-- Work instruction --
For this exercise, retype the lines from the one that holds "Vietnamese (Tiếng Việt)" through the one that holds "countries. Aditya's passion is ensuring" in the records below, both included, exactly and without pictures.

(Stored records)
Segment Open

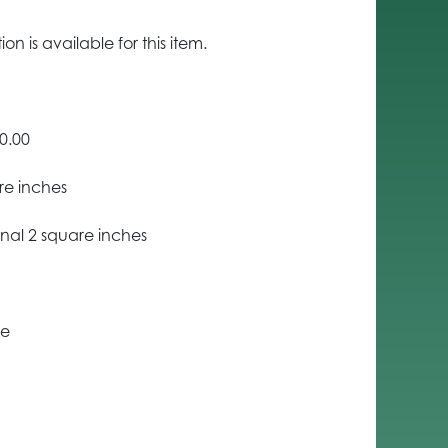
n is available for this item.
0.00
re inches
nal 2 square inches
ce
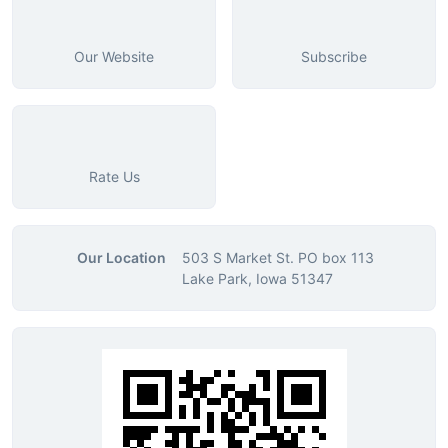
Our Website
Subscribe
Rate Us
Our Location
503 S Market St. PO box 113
Lake Park, Iowa 51347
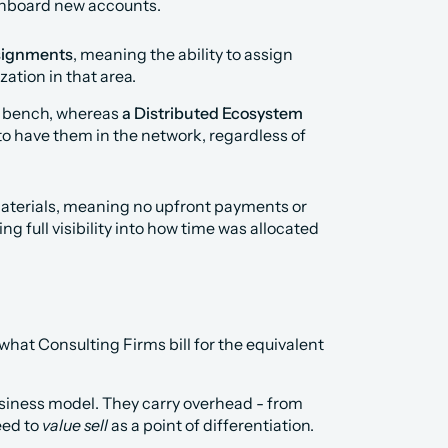
 onboard new accounts.
signments
, meaning the ability to assign 
ation in that area.
r bench, whereas 
a Distributed Ecosystem 
 to have them in the network, regardless of 
terials, meaning no upfront payments or 
full visibility into how time was allocated 
hat Consulting Firms bill for the equivalent 
siness model. They carry overhead - from 
ed to 
value sell
 as a point of differentiation.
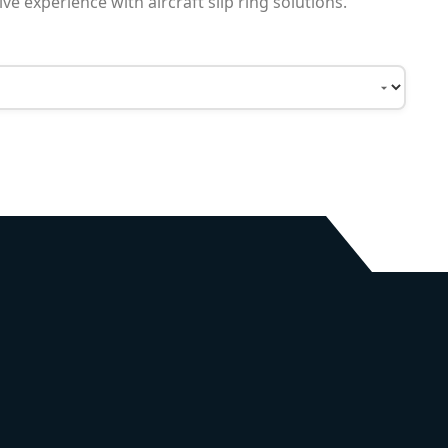
e experience with aircraft slip ring solutions.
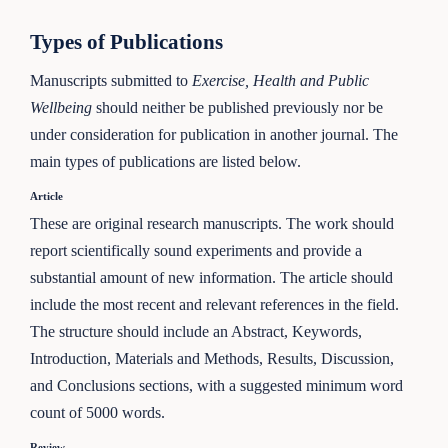
Types of Publications
Manuscripts submitted to
Exercise, Health and Public
Wellbeing
should neither be published previously nor be
under consideration for publication in another journal. The
main types of publications are listed below.
Article
These are original research manuscripts. The work should
report scientifically sound experiments and provide a
substantial amount of new information. The article should
include the most recent and relevant references in the field.
The structure should include an Abstract, Keywords,
Introduction, Materials and Methods, Results, Discussion,
and Conclusions sections, with a suggested minimum word
count of 5000 words.
Review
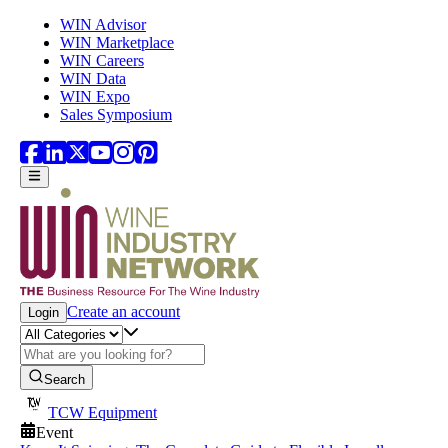
Skip to main content
WIN Advisor
WIN Marketplace
WIN Careers
WIN Data
WIN Expo
Sales Symposium
Create an account
Login
Search
TCW Equipment
Event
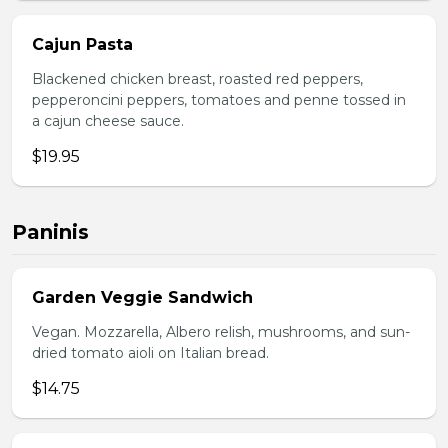
Cajun Pasta
Blackened chicken breast, roasted red peppers,
pepperoncini peppers, tomatoes and penne tossed in
a cajun cheese sauce.
$19.95
Paninis
Garden Veggie Sandwich
Vegan. Mozzarella, Albero relish, mushrooms, and sun-
dried tomato aioli on Italian bread.
$14.75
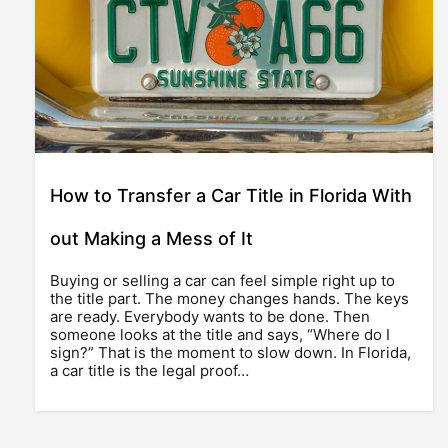
How to Transfer a Car Title in Florida With
out Making a Mess of It
Buying or selling a car can feel simple right up to
the title part. The money changes hands. The keys
are ready. Everybody wants to be done. Then
someone looks at the title and says, “Where do I
sign?” That is the moment to slow down. In Florida,
a car title is the legal proof…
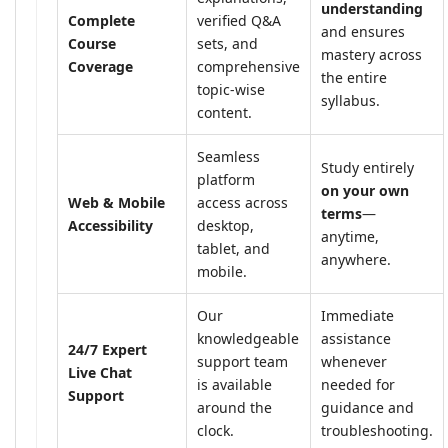
understanding
Complete
verified Q&A
and ensures
Course
sets, and
mastery across
Coverage
comprehensive
the entire
topic-wise
syllabus.
content.
Seamless
Study entirely
platform
on your own
Web & Mobile
access across
terms
—
Accessibility
desktop,
anytime,
tablet, and
anywhere.
mobile.
Our
Immediate
knowledgeable
assistance
24/7 Expert
support team
whenever
Live Chat
is available
needed for
Support
around the
guidance and
clock.
troubleshooting.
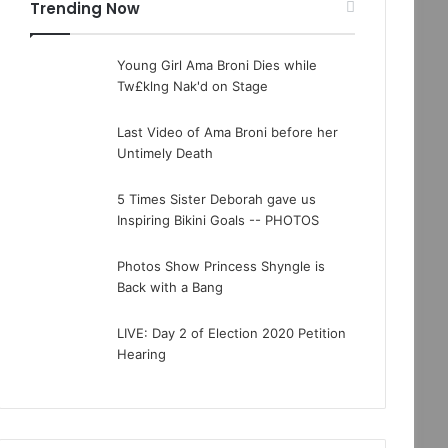
Trending Now
Young Girl Ama Broni Dies while
Tw£klng Nak'd on Stage
Last Video of Ama Broni before her
Untimely Death
5 Times Sister Deborah gave us
Inspiring Bikini Goals -- PHOTOS
Photos Show Princess Shyngle is
Back with a Bang
LIVE: Day 2 of Election 2020 Petition
Hearing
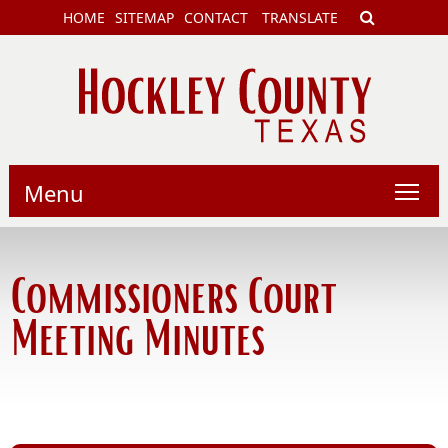
HOME
SITEMAP
CONTACT
TRANSLATE
Menu
Commissioners Court
Meeting Minutes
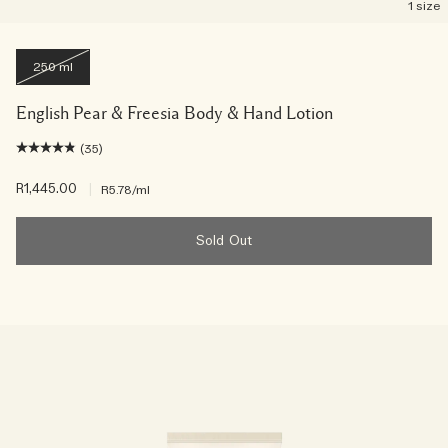
1 size
250 ml
English Pear & Freesia Body & Hand Lotion
(35)
R1,445.00
|
R5.78
/ml
Sold Out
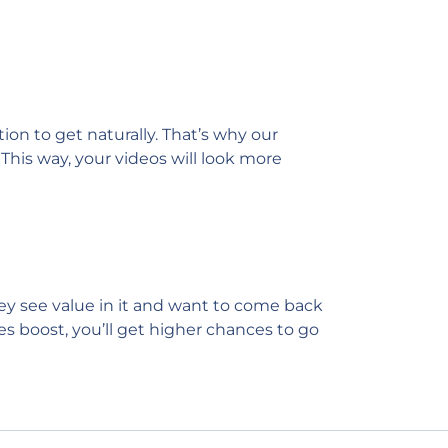
on to get naturally. That’s why our
This way, your videos will look more
hey see value in it and want to come back
es boost, you’ll get higher chances to go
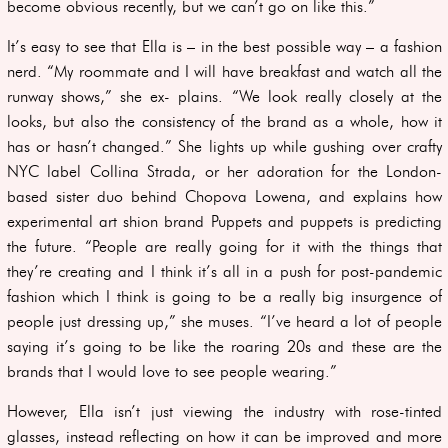
become obvious recently, but we can’t go on like this.”
It’s easy to see that Ella is – in the best possible way – a fashion
nerd. “My roommate and I will have breakfast and watch all the
runway shows,” she ex- plains. “We look really closely at the
looks, but also the consistency of the brand as a whole, how it
has or hasn’t changed.” She lights up while gushing over crafty
NYC label Collina Strada, or her adoration for the London-
based sister duo behind Chopova Lowena, and explains how
experimental art shion brand Puppets and puppets is predicting
the future. “People are really going for it with the things that
they’re creating and I think it’s all in a push for post-pandemic
fashion which I think is going to be a really big insurgence of
people just dressing up,” she muses. “I’ve heard a lot of people
saying it’s going to be like the roaring 20s and these are the
brands that I would love to see people wearing.”
However, Ella isn’t just viewing the industry with rose-tinted
glasses, instead reflecting on how it can be improved and more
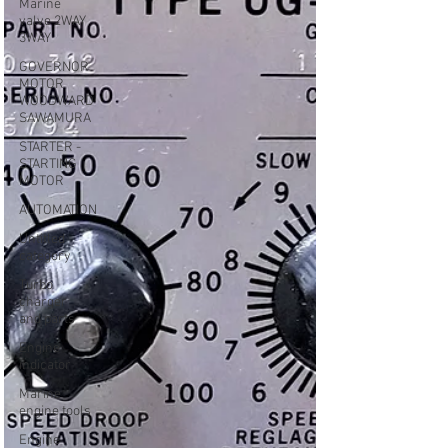
Marine
valve 2WAY
3WAY
GOVERNOR
MOTOR
WOODWARD
SAWAMURA
STARTER -
STARTING
MOTOR
AUTOMATION
Untitled
category
Turbo
charger
and parts
Engine
indicator
Marine
engine tools
Engine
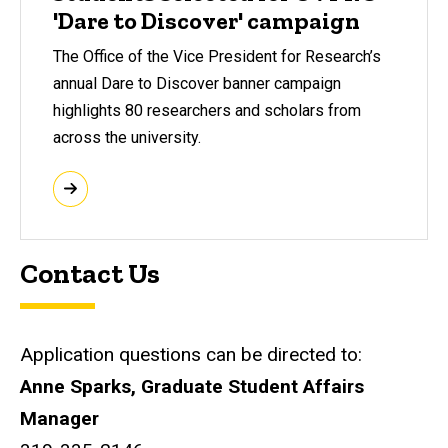
'Dare to Discover' campaign
The Office of the Vice President for Research’s
annual Dare to Discover banner campaign
highlights 80 researchers and scholars from
across the university.
Contact Us
Application questions can be directed to:
Anne Sparks, Graduate Student Affairs
Manager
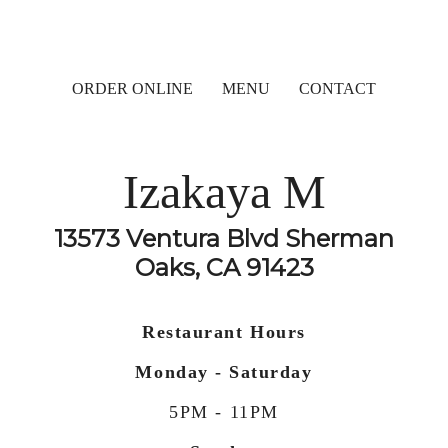
ORDER ONLINE
MENU
CONTACT
Izakaya M
13573 Ventura Blvd Sherman
Oaks, CA 91423
Restaurant Hours
Monday - Saturday
5PM - 11PM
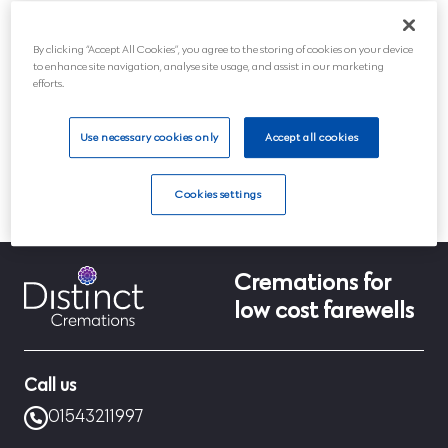
Post
By clicking “Accept All Cookies”, you agree to the storing of cookies on your device
Submit
to enhance site navigation, analyse site usage, and assist in our marketing
efforts.
Use necessary cookies only
Accept all cookies
Cookies settings
Home
Info
Update customer preferences
Cremations for
low cost farewells
Call us
01543211997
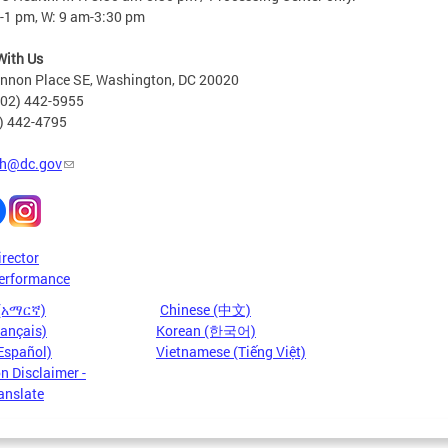
-1 pm, W: 9 am-3:30 pm
With Us
nnon Place SE, Washington, DC 20020
202) 442-5955
2) 442-4795
h@dc.gov
irector
erformance
 (አማርኛ)
Chinese (中文)
rançais)
Korean (한국어)
Español)
Vietnamese (Tiếng Việt)
n Disclaimer -
anslate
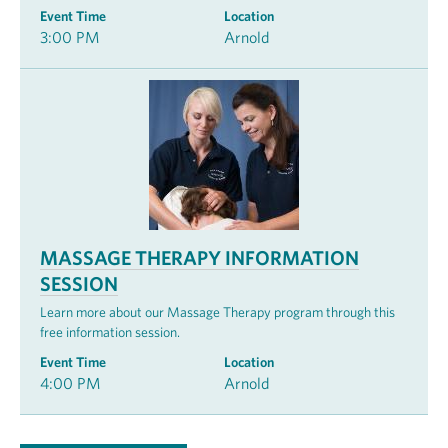
Event Time
Location
3:00 PM
Arnold
MASSAGE THERAPY INFORMATION
SESSION
Learn more about our Massage Therapy program through this
free information session.
Event Time
Location
4:00 PM
Arnold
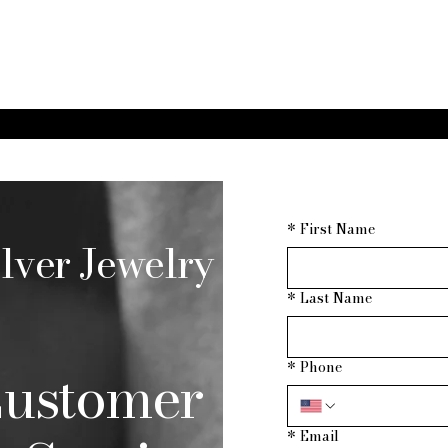
*
First Name
lver Jewelry
*
Last Name
ustomer
*
Phone
*
Email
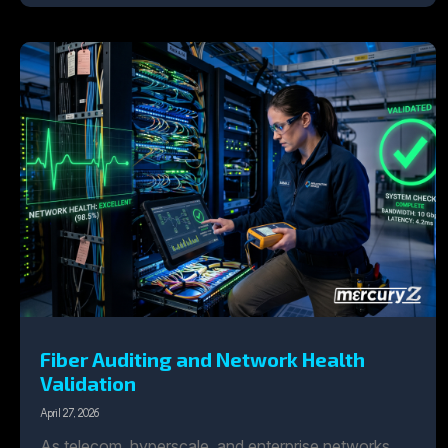
Fiber Auditing and Network Health
Validation
April 27, 2026
As telecom, hyperscale, and enterprise networks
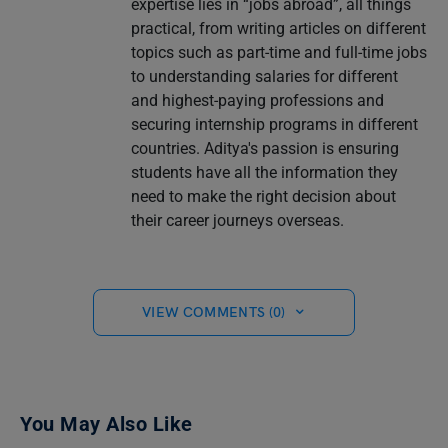
expertise lies in “jobs abroad”, all things
practical, from writing articles on different
topics such as part-time and full-time jobs
to understanding salaries for different
and highest-paying professions and
securing internship programs in different
countries. Aditya's passion is ensuring
students have all the information they
need to make the right decision about
their career journeys overseas.
VIEW COMMENTS (0)
You May Also Like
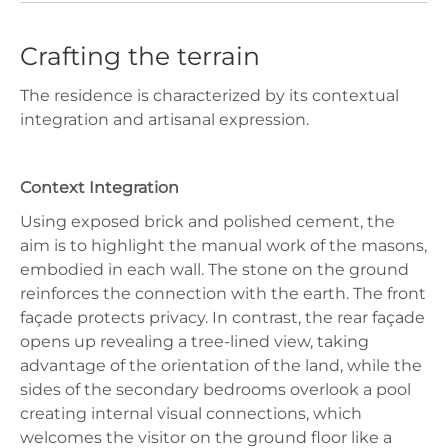
Crafting the terrain
The residence is characterized by its contextual
integration and artisanal expression.
Context Integration
Using exposed brick and polished cement, the
aim is to highlight the manual work of the masons,
embodied in each wall. The stone on the ground
reinforces the connection with the earth. The front
façade protects privacy. In contrast, the rear façade
opens up revealing a tree-lined view, taking
advantage of the orientation of the land, while the
sides of the secondary bedrooms overlook a pool
creating internal visual connections, which
welcomes the visitor on the ground floor like a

Segment Closed

-- Your solution --
Vietnamese (Tiếng Việt)
n Disclaimer -
anslate
Event Time
Location
3:00 PM
Arnold
MASSAGE THERAPY INFORMATION
SESSION
Learn more about our Massage Therapy program through this
free information session.
Event Time
Location
4:00 PM
Arnold
*
First Name
lver Jewelry
*
Last Name
ustomer
*
Phone
*
Email
Fiber Auditing and Network Health
Validation
April 27, 2026
As telecom, hyperscale, and enterprise networks
expertise lies in “jobs abroad”, all things
practical, from writing articles on different
topics such as part-time and full-time jobs
to understanding salaries for different
and highest-paying professions and
securing internship programs in different
countries. Aditya's passion is ensuring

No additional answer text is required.